Wednesday night.

The last full workday of the year… Folks are mostly calling it in at this point, with everyone leaving early tomorrow – followed by the extraordinary extravagance of having not two, not three, but 10 consecutive days all to myself. The rarest luxury…

Boredom status: I’ve started playing my personal drug of choice – Skyrim. That game is nine years old but it’s still more engaging than most of the stuff they release these days. (Just look at the Cyberpunk 2077 fiasco.) The more or less endless open world, hundreds of quests, the freedom to be an herb-gathering alchemist or a bloodthirsty monster slayer – and, of course, dragons. Oh, and amazing eye candy: the perfectly textured world, the night sky with its two moons, the unbelievable landscapes… I’m not sure if I’ve spent hundreds or thousands of hours playing this game in the past: it always manages to surprise me. Not a bad return on investment for the $45 I spent four years ago.

Over the years, Skyrim inspired me to join the local Search&Rescue group, grow my own mushrooms, join the local mycological society and look for mushrooms with them, start a mineral collection, and experiment with the modern-day version of alchemy – designing the perfect protein smoothie recipe. (FYI, it’s water, frozen berries, a banana, smooth peanut butter, and some protein powder.) It’s a little sad, but I’m not sure if my life would’ve been as interesting if I hadn’t bought this game back in 2016. That also makes me wonder how many potentially life-changing ideas I missed out on by not exposing myself to more games or books or movies. Or maybe this was a one-off, and there’s nothing else out there that would inspire me to such an extent. In any case, my new character, the melee orc named Grgor (who specializes in summoning his fallen enemies to fight by his side) isn’t intellectual enough to deal with all that. I’m almost done with the boring but mandatory grind (yet again) through the game’s first stage, and after that, there should be plenty of exploration. Anything to take my mind off this pandemic business.

In covid news, they’ve just uncovered yet another rapidly spreading mutation – this time in South Africa. As always, nobody knows anything for sure, but it might be infecting more young people than the plain old covid we’ve been dealing with. They think the new mutation might be responsible for South Africa’s recent spike in cases. The UK has already found two people with that strain. So far, 55 countries have set up restrictions on travel the UK. Only five countries have done that with South Africa so far, but that number will likely grow fast. It’ll be more or less impossible to keep that genie in the bottle, I’m afraid… Even the mink covid variant, which was supposed to go extinct after the mass culling in Denmark, ended up surfacing on the west coast of the US before making it to British Columbia. If they couldn’t stop the spread of that, the best they can do with the new contagious strains is slow down the spread and hope to buy some time.

This is frustrating.
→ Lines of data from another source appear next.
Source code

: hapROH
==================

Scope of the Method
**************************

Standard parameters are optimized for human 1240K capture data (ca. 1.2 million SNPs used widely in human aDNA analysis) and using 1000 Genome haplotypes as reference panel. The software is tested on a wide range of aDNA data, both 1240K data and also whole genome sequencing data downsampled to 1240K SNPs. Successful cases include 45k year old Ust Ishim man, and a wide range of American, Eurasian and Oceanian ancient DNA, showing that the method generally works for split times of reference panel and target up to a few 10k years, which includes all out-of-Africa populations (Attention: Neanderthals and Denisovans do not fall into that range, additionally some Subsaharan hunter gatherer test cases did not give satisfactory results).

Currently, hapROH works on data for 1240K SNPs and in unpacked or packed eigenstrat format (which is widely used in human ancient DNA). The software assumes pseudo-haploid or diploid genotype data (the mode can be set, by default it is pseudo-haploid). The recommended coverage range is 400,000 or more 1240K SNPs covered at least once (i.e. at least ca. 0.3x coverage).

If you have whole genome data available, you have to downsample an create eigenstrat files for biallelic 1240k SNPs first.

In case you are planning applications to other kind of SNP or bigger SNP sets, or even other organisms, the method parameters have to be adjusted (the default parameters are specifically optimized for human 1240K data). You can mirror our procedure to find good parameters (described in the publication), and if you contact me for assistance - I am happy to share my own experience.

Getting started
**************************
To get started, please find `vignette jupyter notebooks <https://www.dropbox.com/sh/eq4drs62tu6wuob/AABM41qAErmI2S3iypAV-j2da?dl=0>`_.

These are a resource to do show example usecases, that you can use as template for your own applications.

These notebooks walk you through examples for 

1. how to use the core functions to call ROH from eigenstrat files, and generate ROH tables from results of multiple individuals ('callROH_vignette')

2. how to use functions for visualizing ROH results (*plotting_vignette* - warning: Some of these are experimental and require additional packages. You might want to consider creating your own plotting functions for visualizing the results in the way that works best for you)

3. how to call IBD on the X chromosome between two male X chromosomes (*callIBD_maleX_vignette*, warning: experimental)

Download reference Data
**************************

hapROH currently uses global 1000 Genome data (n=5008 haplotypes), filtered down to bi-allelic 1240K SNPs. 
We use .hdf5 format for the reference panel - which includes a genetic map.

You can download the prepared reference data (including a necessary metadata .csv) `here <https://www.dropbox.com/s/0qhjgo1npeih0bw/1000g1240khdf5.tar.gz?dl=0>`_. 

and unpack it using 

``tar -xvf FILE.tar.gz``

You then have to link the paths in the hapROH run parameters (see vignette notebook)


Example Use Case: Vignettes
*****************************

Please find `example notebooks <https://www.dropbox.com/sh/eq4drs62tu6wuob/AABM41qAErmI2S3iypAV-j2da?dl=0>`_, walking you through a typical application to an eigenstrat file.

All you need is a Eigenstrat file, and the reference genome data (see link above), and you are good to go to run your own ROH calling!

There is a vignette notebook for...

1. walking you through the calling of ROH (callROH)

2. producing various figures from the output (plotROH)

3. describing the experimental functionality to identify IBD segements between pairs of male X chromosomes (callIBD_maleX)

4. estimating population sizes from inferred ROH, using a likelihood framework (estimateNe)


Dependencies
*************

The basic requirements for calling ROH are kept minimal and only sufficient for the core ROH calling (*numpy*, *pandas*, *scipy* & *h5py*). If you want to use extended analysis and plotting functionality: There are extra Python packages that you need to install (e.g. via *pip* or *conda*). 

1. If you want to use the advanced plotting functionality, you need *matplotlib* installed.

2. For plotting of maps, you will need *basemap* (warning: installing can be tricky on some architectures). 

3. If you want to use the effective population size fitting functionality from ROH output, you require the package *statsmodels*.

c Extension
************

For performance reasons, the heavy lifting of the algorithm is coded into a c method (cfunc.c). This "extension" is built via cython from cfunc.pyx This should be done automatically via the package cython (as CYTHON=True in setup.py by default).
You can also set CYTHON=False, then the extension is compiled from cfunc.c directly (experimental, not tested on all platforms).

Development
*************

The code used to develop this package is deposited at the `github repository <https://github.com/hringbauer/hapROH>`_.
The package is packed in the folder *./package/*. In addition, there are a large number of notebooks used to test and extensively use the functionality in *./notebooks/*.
If anyone is reading this in the future (hi, future people!), then you already know how all of this played out: whether the new UK and South African strains were more dangerous, whether they targeted kids and young adults, whether the regular covid vaccines were effective against them… But here and now, there’s nothing: just the increasingly concerned and panic-filled chatter on social media, just the educated guesses (with plenty of disclaimers) from public health experts who don’t have any concrete data yet. We’ll know more in a few weeks. Until then, though, it’ll be the same old frustration lack of information.

Oh, and Dr Deborah Birx has announced her retirement. Incidentally, she happened to do so right after a news story claiming that Birx and her family traveled for Thanksgiving, violating the very guidance that Birx and her colleagues had promoted. Her official story is that she met up with another household (another guideline violation) at one of her vacation homes to weatherize it and prepare it for sale. She has not admitted that it was a Thanksgiving celebration, and at this point she probably won’t. Traveling to another state to prepare a house for sale and meeting up with your family – but not celebrating anything – on a major holiday is a pretty sloppy lie, and Birx’s refusal to just admit it and own her mistake is a little insulting. Her earlier assurances, back in April or so, that the pandemic would end soon, might have guided the White House’s decisions, and might have made things even worse. The sole positive here is that Birx is finally stepping down: at the very least, she won’t give the anti-mask brigade any more ammunition by breaking her own rules if she becomes a private citizen.

I hope y’all got something interesting (and safe) to occupy you during this holiday season too. Good night, eh.